- **Job item**: Print out each entry without alteration, and keep the pictures out.

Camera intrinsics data
□ □ □ □ □

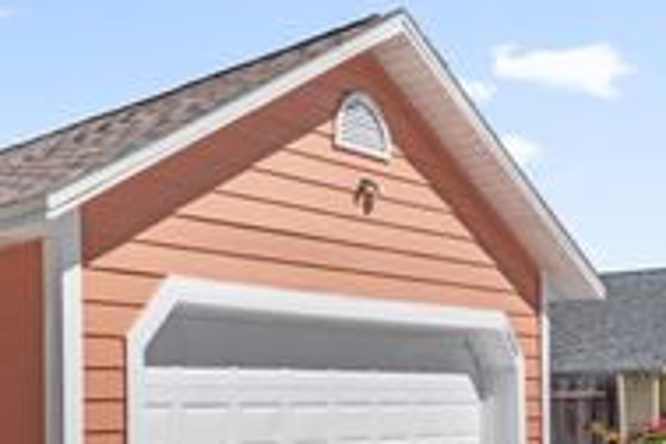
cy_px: 379
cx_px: -201
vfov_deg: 28.9
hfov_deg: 32.6
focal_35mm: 45
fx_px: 832
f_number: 22
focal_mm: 17
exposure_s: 1/2000
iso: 125
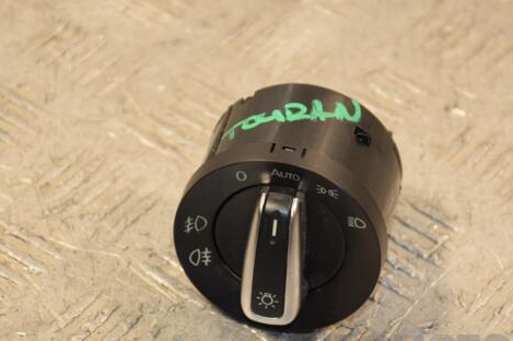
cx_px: 259
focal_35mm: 202
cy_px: 205
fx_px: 2871
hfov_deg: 10.2
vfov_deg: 6.8
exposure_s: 1/125
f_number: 5.6
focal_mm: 105
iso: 800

□ □ □ □ □

- **Problem solution**:
cy_px: 379
cx_px: -201
vfov_deg: 28.9
hfov_deg: 32.6
focal_35mm: 45
fx_px: 832
f_number: 22
focal_mm: 17
exposure_s: 1/2000
iso: 125
cx_px: 259
focal_35mm: 202
cy_px: 205
fx_px: 2871
hfov_deg: 10.2
vfov_deg: 6.8
exposure_s: 1/125
f_number: 5.6
focal_mm: 105
iso: 800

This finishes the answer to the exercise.